Still, I think no matter where you are on the animal sensitivity spectrum, pictures like these should at least raise an eyebrow. I couldn't help wondering if at least some of the "roadkill" hadn't been alive before these people go their hands on it. (In fact, I have reason to believe this may indeed be the case.) And even if none of the "roadkill" had been killed by the participants, surely when a group of grown men are riding around New York City playing with bloody animals it is symptomatic of something in the "bike culture" that goes beyond simple stupidity. Here's another picture from the flickr page linked to on the trackosaurusrex site:

I've taken the liberty of annotating this particular photo in order to draw attention to the bloodied animal, the depraved expression, and the torso in dire need of a manssiere.
And here's a closer look at one of the photos from above:

I suppose if I heard about a bunch of 14-year-old kids in rural Kansas riding around doing something like this I might understand it.

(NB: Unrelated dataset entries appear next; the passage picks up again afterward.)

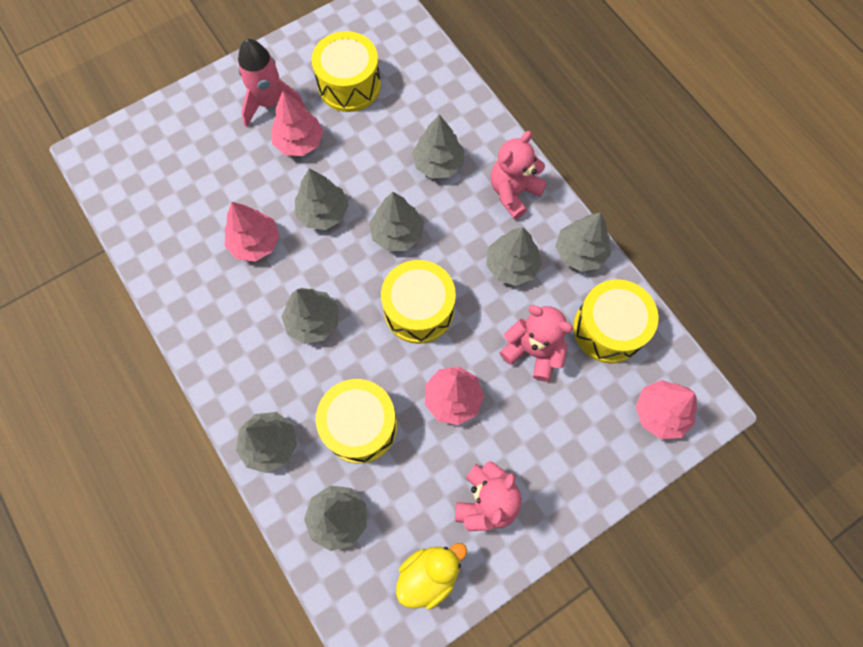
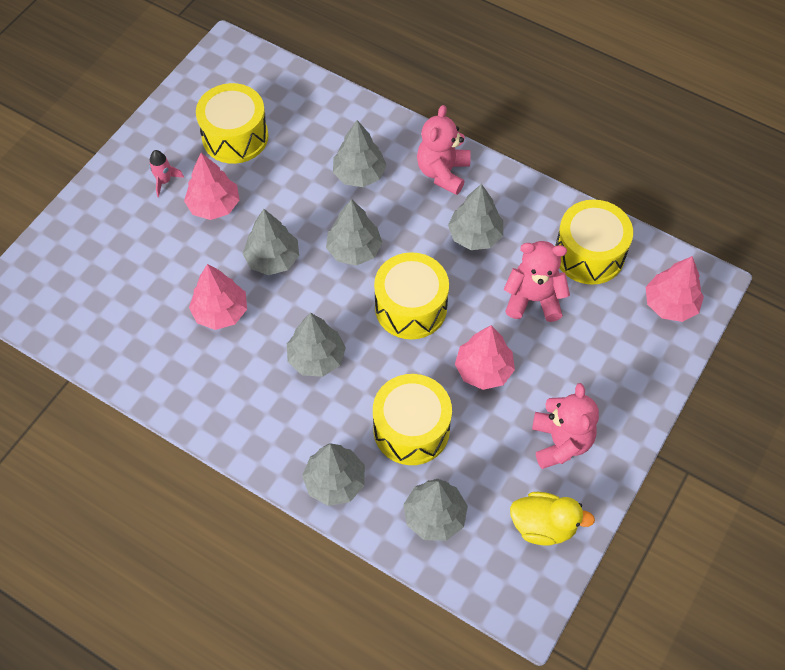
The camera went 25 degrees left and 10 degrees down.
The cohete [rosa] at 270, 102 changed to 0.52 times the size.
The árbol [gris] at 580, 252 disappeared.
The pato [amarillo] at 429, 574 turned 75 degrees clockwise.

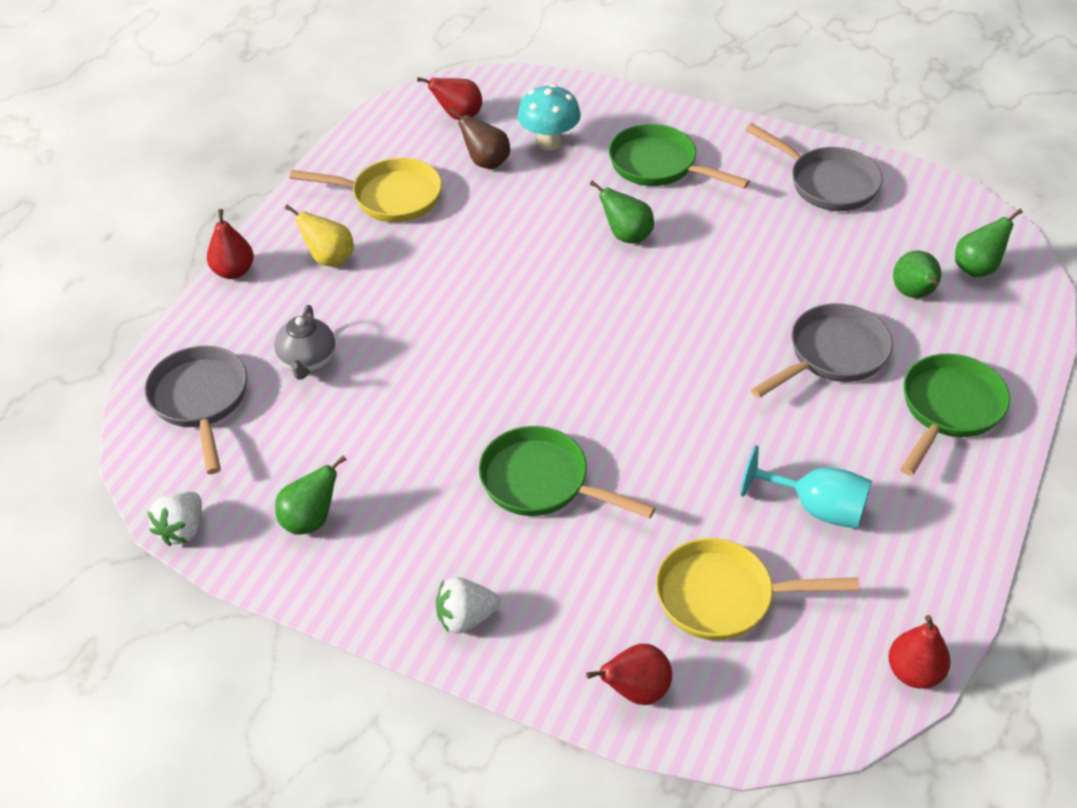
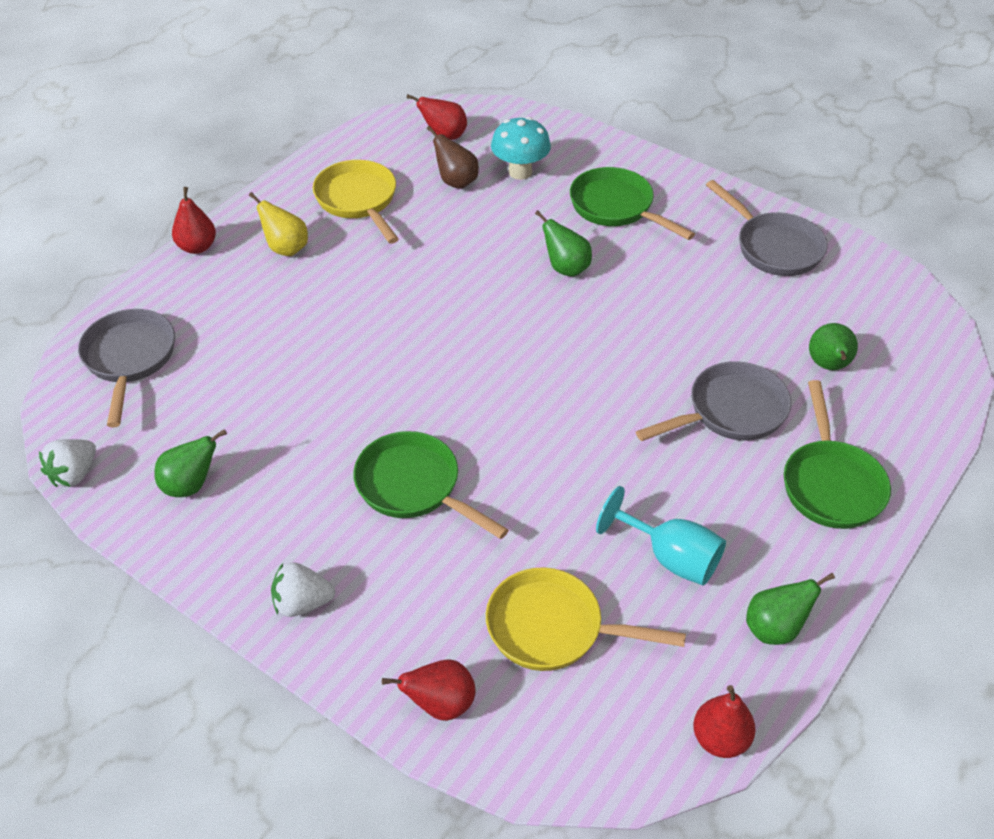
The camera went 10 degrees right and 0 degrees up.
The sartén [amarillo] at 390, 197 turned 135 degrees counterclockwise.
The pera [verde] moved from 977, 268 to 775, 628.
The tetera [gris] at 308, 362 disappeared.
The sartén [verde] at 948, 409 turned 135 degrees clockwise.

I've been to rural Kansas, and while it certainly has a certain beauty I could also imagine it breeding a certain restlessness and destructive boredom in an adolescent hungry for social and intellectual stimulation. However, it's much harder to understand something like this when the participants are a bunch of adults in one of the cultural capitals of the world, who have thousands of dollars of high-end bicycle equipment, and, at least in some cases, also have expensive educations and white-collar office jobs as well as access to all the socially and intellectually stimulating pursuits those assets afford them.
Could they not think of anything better to do with their bikes or themselves? Moreover, if any of these people actually have romantic partners, what kind of exchanges did they have with theirs the next morning?
"What did you do last night, honey?"
"A few of us stopped by an art gallery. Then we had dinner, talked for awhile, and saw a really great show. What did you do?"
"I pulled the wing off a dead pigeon, shotgunned a beer, and wrote my name in blood."
Then again, I guess I shouldn't be surprised when people choose the stupid route. If you want to race your bike, why should you enter an actual race? Those are hard, and sometimes require you to get up early. Why not do an alleycat instead? And if you want to have a visceral experience, why go hunting or fishing? That would require you to think, and to learn something, and to deal with the consequences of taking a life. Plus, you can't really do it while dressed as your favorite Norwegian black metal hero. Indeed, you can only sit in your office in front of you iMac for so long before you feel the desperate need to legitimize your brand-new knuckle tattoos by wrapping them around a bloody animal while dressed as the people who live the lives which you covet yet of which you are also afraid.
I hope I'm wrong in my suspicion that any animal, no matter how low on the food chain, might have been killed just for an alleycat. But even if I am wrong, I think a bunch of yuppies riding around playing with roadkill represents a new low. I'd love to see some comments from the participants, who can perhaps show me that I'm overreacting and can prove me wrong on all counts. I mean, I must be, right? After all King Kog, home of the vegan toe straps, was one of the sponsors.
Oh well, I'm glad all the frat boys are still managing to have fun after graduation.